The evolution of the business financing industry has turned several types of small business loans that previously weren’t as popular into household names. These programs tend to be the specialties of the newest and most innovative business financing companies in the industry. Examples include the merchant cash advance, which is a specialty of United Capital Source as well as Square Capital, though each company has its own variation. The increasingly popular Kabbage offers just one program; a business line of credit. Another new player on the roster is the revenue based business loan, or business cash advance.
Many small businesses, however, still prefer the classic business term loan. Despite the undeniable benefits of the newer options, business term loans can most certainly be the most effective choice for growing your business. In the construction industry, for instance, contractors continue to rely on business term loans for important projects.
Why this industry favors the most traditional option
Like myriad other industries, construction contractors favor business term loans primarily for their fixed interest rates and durations. You know exactly how much money you’ll be paying per month, which makes it easier to calculate how much debt you can afford to take on beforehand. Before the emergence of companies like United Capital Source, the biggest disadvantage of business terms loans was the amount of time you had to wait to receive funding.

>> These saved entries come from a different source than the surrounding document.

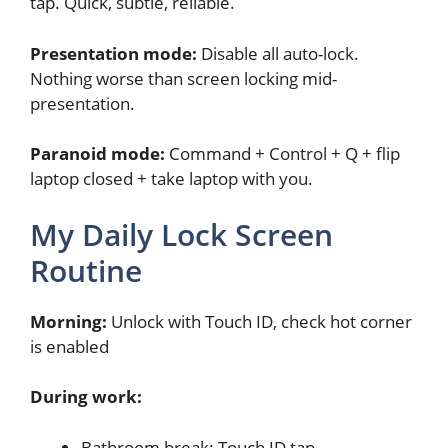
tap. Quick, subtle, reliable.
Presentation mode:
Disable all auto-lock.
Nothing worse than screen locking mid-
presentation.
Paranoid mode:
Command + Control + Q + flip
laptop closed + take laptop with you.
My Daily Lock Screen
Routine
Morning:
Unlock with Touch ID, check hot corner
is enabled
During work:
Bathroom break: Touch ID tap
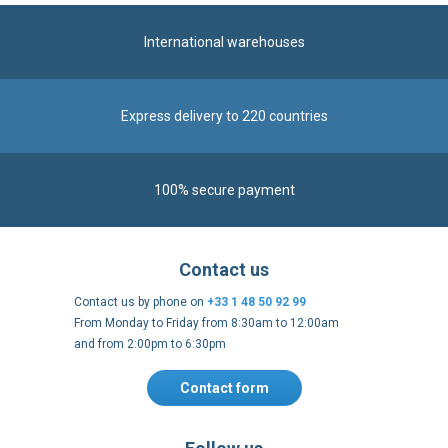
International warehouses
Express delivery to 220 countries
100% secure payment
Contact us
Contact us by phone on
+33 1 48 50 92 99
From Monday to Friday from 8:30am to 12:00am
and from 2:00pm to 6:30pm
Contact form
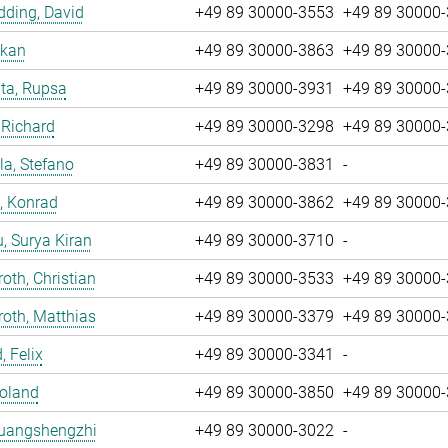
ding, David
+49 89 30000-3553
+49 89 30000
nkan
+49 89 30000-3863
+49 89 30000
ta, Rupsa
+49 89 30000-3931
+49 89 30000
 Richard
+49 89 30000-3298
+49 89 30000
la, Stefano
+49 89 30000-3831
-
, Konrad
+49 89 30000-3862
+49 89 30000
u, Surya Kiran
+49 89 30000-3710
-
oth, Christian
+49 89 30000-3533
+49 89 30000
oth, Matthias
+49 89 30000-3379
+49 89 30000
, Felix
+49 89 30000-3341
-
Roland
+49 89 30000-3850
+49 89 30000
Huangshengzhi
+49 89 30000-3022
-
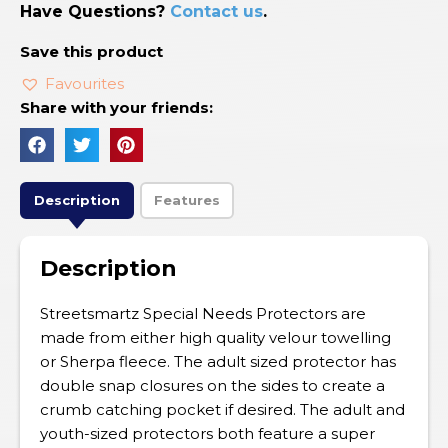
Have Questions?
Contact us
.
Save this product
Favourites
Share with your friends:
Description
Features
Description
Streetsmartz Special Needs Protectors are
made from either high quality velour towelling
or Sherpa fleece. The adult sized protector has
double snap closures on the sides to create a
crumb catching pocket if desired. The adult and
youth-sized protectors both feature a super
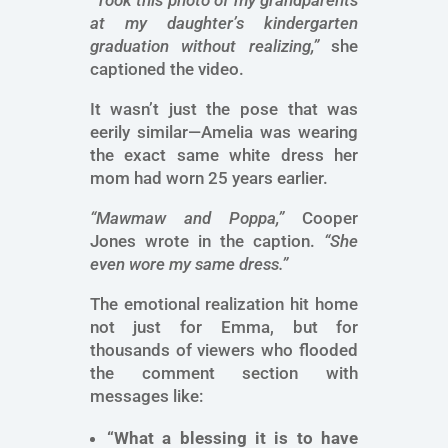
“Took this photo of my grandparents
at my daughter’s kindergarten
graduation without realizing,”
she
captioned the video.
It wasn’t just the pose that was
eerily similar—Amelia was wearing
the exact same white dress her
mom had worn 25 years earlier.
“Mawmaw and Poppa,”
Cooper
Jones wrote in the caption.
“She
even wore my same dress.”
The emotional realization hit home
not just for Emma, but for
thousands of viewers who flooded
the comment section with
messages like:
“What a blessing it is to have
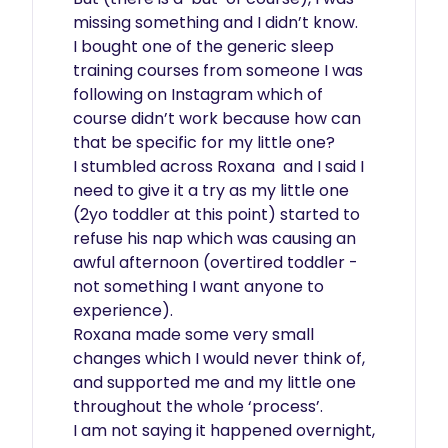
missing something and I didn’t know.

I bought one of the generic sleep 
training courses from someone I was 
following on Instagram which of 
course didn’t work because how can 
that be specific for my little one?

I stumbled across Roxana  and I said I 
need to give it a try as my little one 
(2yo toddler at this point) started to 
refuse his nap which was causing an 
awful afternoon (overtired toddler - 
not something I want anyone to 
experience).

Roxana made some very small 
changes which I would never think of, 
and supported me and my little one 
throughout the whole ‘process’.

I am not saying it happened overnight,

That waiting period has since gone from approximately three to four months to three to four business days. This is vital for contractors, who don’t always know how much an upcoming project is going to cost in the months before they get started.
Once that total cost is figured out, it’s usually much higher than the typical amounts that are accessed through other programs. This is perhaps the second biggest reason term loans are preferred by contractors who often work with mass quantities of brick, wood, or steel. Business term loans carry the highest borrowing limits available. This is the kind of money contractors need to pay for materials, labor, and other business expenses until invoices for their work are processed. Other companies that require similarly large upfront payments include limousine and rental car operators, which must purchase entire fleets of vehicles as soon as their more popular models become outdated.
Business credit is crucial for construction contractors
Some of the alternatives to business term loans were created primarily to increase accessibility to funding. These programs are easier to qualify for and pay back, especially for businesses with unstable cash flow. While business term loans from United Capital Source are significantly more accessible than bank loans, the program remains among the least accessible on the market. Borrowers must possess stellar credit, strong cash flow, and consistent revenue. Having more than enough money in the bank and the ability to provide collateral would be extremely helpful as well.
This partially explains why business term loans are prevalent for construction contractors. In this industry, it’s very difficult to stay competitive and take on increasingly lucrative projects without stellar credit and capitalization. Just a few months’ worth of repayments for a business term loan can boost your business credit score, whereas payments for other programs, like a merchant cash advance, will do nothing for your personal or business credit score. Business term loans are therefore an extremely attractive option for anyone looking to acquire new business partners, from retail stores to wholesalers.
What exactly is a long-term investment?
Numerous business funding programs are designed for long-term investments. There is a distinct difference, however, in the type of long-term investment that is suited for a business term loan compared to another option. Business term loans are ideal for particularly expensive and lengthy efforts that do not contribute to revenue for an extended period of time. Why do these stipulations work for certain businesses? Because their businesses are probably doing just fine without the additional revenue. This suggests that a business term is often more of a “want” than a “need.”
Other programs are geared more towards the latter category. In such cases, the borrower might need the funds to help cover regular business expenses until the investment begins to increase revenue. Rather than making fixed monthly payments, the borrower might choose a program that allows him or her to pay off the brunt of the debt when cash flow has stabilized. Had the borrower been given a business term loan instead, the repayment structure might only do more damage to cash flow or force the borrower to dig into operational or personal funding.
If you have the means, why not?
As you can see, the general consensus in regards to business term loans is “if you can qualify, go for it.” In fact, a number of UCS clients took out more accessible business loans solely to boost their credit scores so they could eventually qualify for business term loans. These are the kind of options younger construction companies should consider because at some point, a business term loan will be needed to finance a potentially game-changing project.